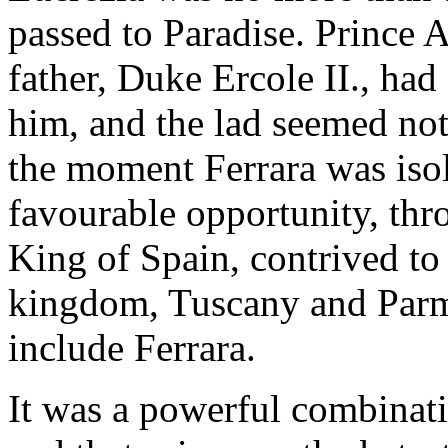
passed to Paradise. Prince 
father, Duke Ercole II., had
him, and the lad seemed not
the moment Ferrara was isol
favourable opportunity, thro
King of Spain, contrived to 
kingdom, Tuscany and Parma
include Ferrara.
It was a powerful combinati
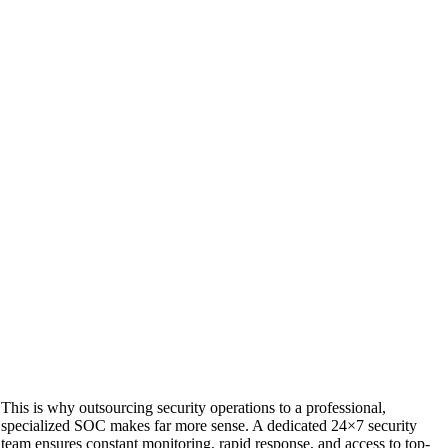
This is why outsourcing security operations to a professional,
specialized SOC makes far more sense. A dedicated 24×7 security
team ensures constant monitoring, rapid response, and access to top-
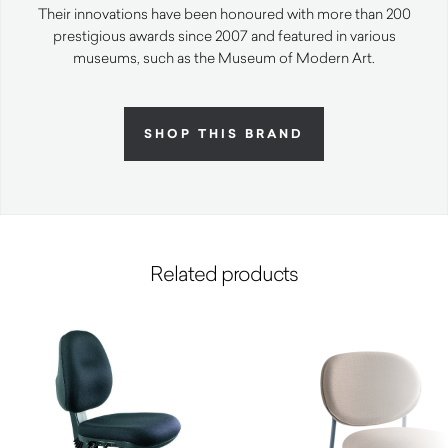
Their innovations have been honoured with more than 200
prestigious awards since 2007 and featured in various
museums, such as the Museum of Modern Art.
SHOP THIS BRAND
Related products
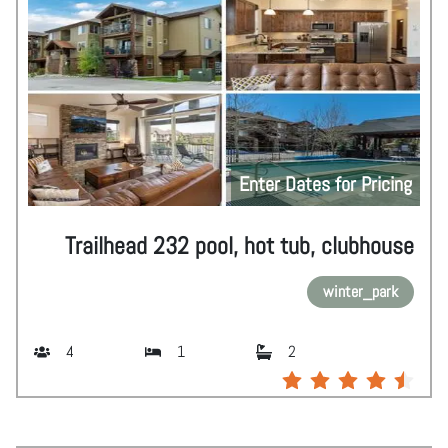
Enter Dates for Pricing
Trailhead 232 pool, hot tub, clubhouse
winter_park
4
1
2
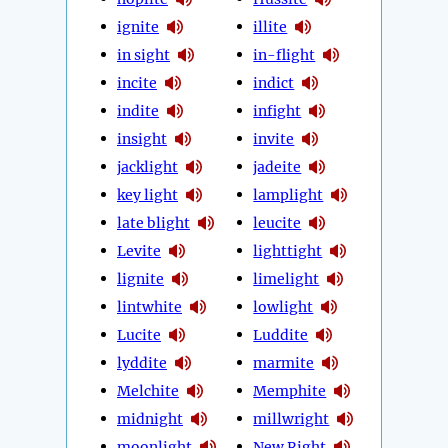
ignite
illite
in sight
in-flight
incite
indict
indite
infight
insight
invite
jacklight
jadeite
key light
lamplight
late blight
leucite
Levite
lighttight
lignite
limelight
lintwhite
lowlight
Lucite
Luddite
lyddite
marmite
Melchite
Memphite
midnight
millwright
moonlight
New Right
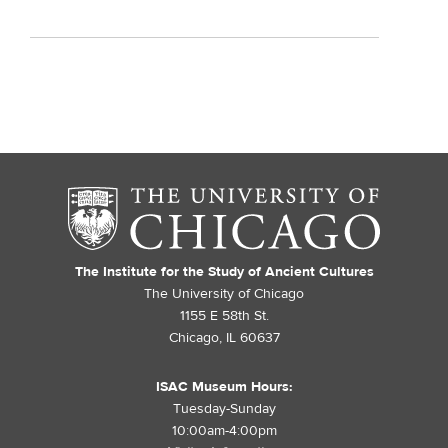
The Institute for the Study of Ancient Cultures
The University of Chicago
1155 E 58th St.
Chicago, IL 60637
ISAC Museum Hours:
Tuesday-Sunday
10:00am-4:00pm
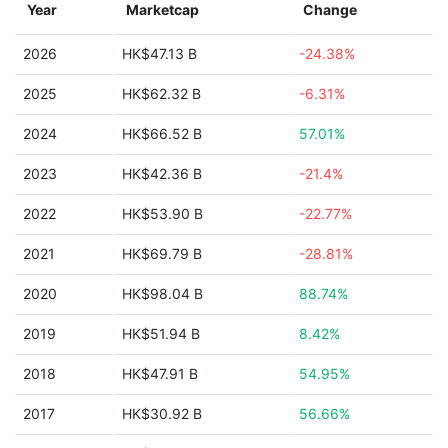
Year
Marketcap
Change
2026
HK$47.13 B
-24.38%
2025
HK$62.32 B
-6.31%
2024
HK$66.52 B
57.01%
2023
HK$42.36 B
-21.4%
2022
HK$53.90 B
-22.77%
2021
HK$69.79 B
-28.81%
2020
HK$98.04 B
88.74%
2019
HK$51.94 B
8.42%
2018
HK$47.91 B
54.95%
2017
HK$30.92 B
56.66%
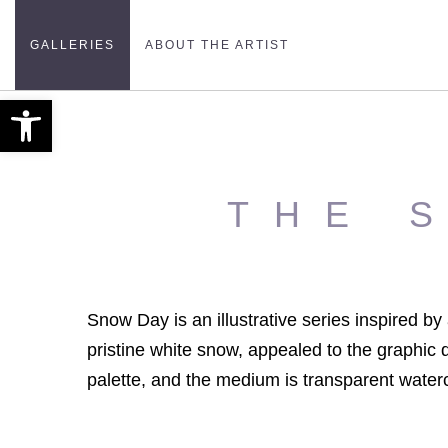
GALLERIES
ABOUT THE ARTIST
Open toolbar
THE 
Snow Day is an illustrative series inspired b
pristine white snow, appealed to the graphic d
palette, and the medium is transparent waterc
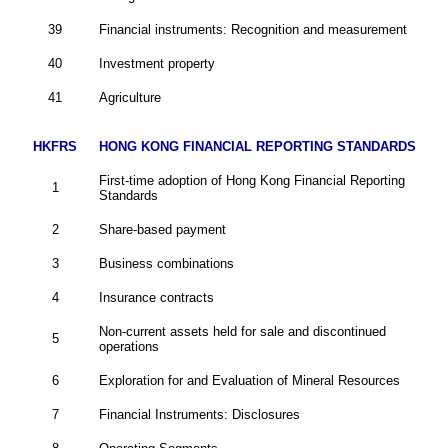
39
Financial instruments: Recognition and measurement
40
Investment property
41
Agriculture
HKFRS
HONG KONG FINANCIAL REPORTING STANDARDS
First-time adoption of Hong Kong Financial Reporting
1
Standards
2
Share-based payment
3
Business combinations
4
Insurance contracts
Non-current assets held for sale and discontinued
5
operations
6
Exploration for and Evaluation of Mineral Resources
7
Financial Instruments: Disclosures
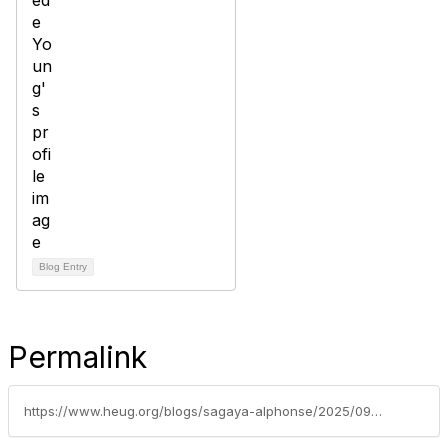
Blog Entry
Permalink
https://www.heug.org/blogs/sagaya-alphonse/2025/09/02/modernizing-peoplesoft-configurable-search-and-key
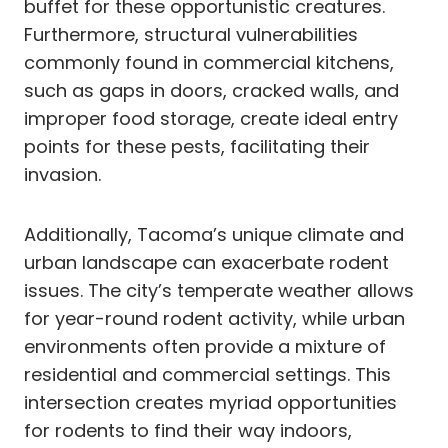
buffet for these opportunistic creatures.
Furthermore, structural vulnerabilities
commonly found in commercial kitchens,
such as gaps in doors, cracked walls, and
improper food storage, create ideal entry
points for these pests, facilitating their
invasion.
Additionally, Tacoma’s unique climate and
urban landscape can exacerbate rodent
issues. The city’s temperate weather allows
for year-round rodent activity, while urban
environments often provide a mixture of
residential and commercial settings. This
intersection creates myriad opportunities
for rodents to find their way indoors,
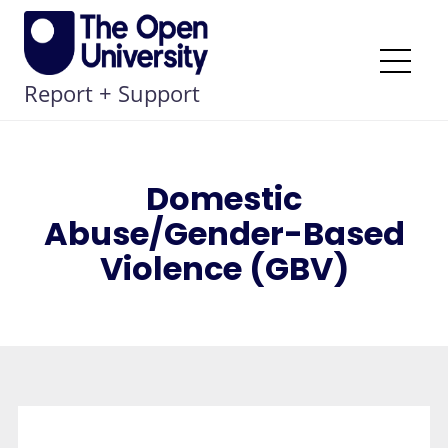
Skip
to
content
Me
Report + Support
Domestic
Abuse/Gender-Based
Violence (GBV)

#### Work item:
Reproduce word for word the text read from every one of the records above, and leave the pictures out of your answer.

#### Answer to the problem:
passed to Paradise. Prince 
father, Duke Ercole II., had
him, and the lad seemed not
the moment Ferrara was isol
favourable opportunity, thro
King of Spain, contrived to 
kingdom, Tuscany and Parma
include Ferrara.
It was a powerful combinati
This is why outsourcing security operations to a professional,
specialized SOC makes far more sense. A dedicated 24×7 security
team ensures constant monitoring, rapid response, and access to top-
Their innovations have been honoured with more than 200
prestigious awards since 2007 and featured in various
museums, such as the Museum of Modern Art.
SHOP THIS BRAND
Related products
Enter Dates for Pricing
Trailhead 232 pool, hot tub, clubhouse
winter_park
4
1
2
ignite
illite
in sight
in-flight
incite
indict
indite
infight
insight
invite
jacklight
jadeite
key light
lamplight
late blight
leucite
Levite
lighttight
lignite
limelight
lintwhite
lowlight
Lucite
Luddite
lyddite
marmite
Melchite
Memphite
midnight
millwright
moonlight
New Right
The Institute for the Study of Ancient Cultures
The University of Chicago
1155 E 58th St.
Chicago, IL 60637
ISAC Museum Hours:
Tuesday-Sunday
10:00am-4:00pm
Year
Marketcap
Change
2026
HK$47.13 B
-24.38%
2025
HK$62.32 B
-6.31%
2024
HK$66.52 B
57.01%
2023
HK$42.36 B
-21.4%
2022
HK$53.90 B
-22.77%
2021
HK$69.79 B
-28.81%
2020
HK$98.04 B
88.74%
2019
HK$51.94 B
8.42%
2018
HK$47.91 B
54.95%
2017
HK$30.92 B
56.66%
GALLERIES
ABOUT THE ARTIST
Open toolbar
THE 
Snow Day is an illustrative series inspired b
pristine white snow, appealed to the graphic d
palette, and the medium is transparent waterc
39
Financial instruments: Recognition and measurement
40
Investment property
41
Agriculture
HKFRS
HONG KONG FINANCIAL REPORTING STANDARDS
First-time adoption of Hong Kong Financial Reporting
1
Standards
2
Share-based payment
3
Business combinations
4
Insurance contracts
Non-current assets held for sale and discontinued
5
operations
6
Exploration for and Evaluation of Mineral Resources
7
Financial Instruments: Disclosures
Blog Entry
Permalink
https://www.heug.org/blogs/sagaya-alphonse/2025/09/02/modernizing-peoplesoft-configurable-search-and-key
buffet for these opportunistic creatures.
Furthermore, structural vulnerabilities
commonly found in commercial kitchens,
such as gaps in doors, cracked walls, and
improper food storage, create ideal entry
points for these pests, facilitating their
invasion.
Additionally, Tacoma’s unique climate and
urban landscape can exacerbate rodent
issues. The city’s temperate weather allows
for year-round rodent activity, while urban
environments often provide a mixture of
residential and commercial settings. This
intersection creates myriad opportunities
for rodents to find their way indoors,
Skip
to
content
Me
Report + Support
Domestic
Abuse/Gender-Based
Violence (GBV)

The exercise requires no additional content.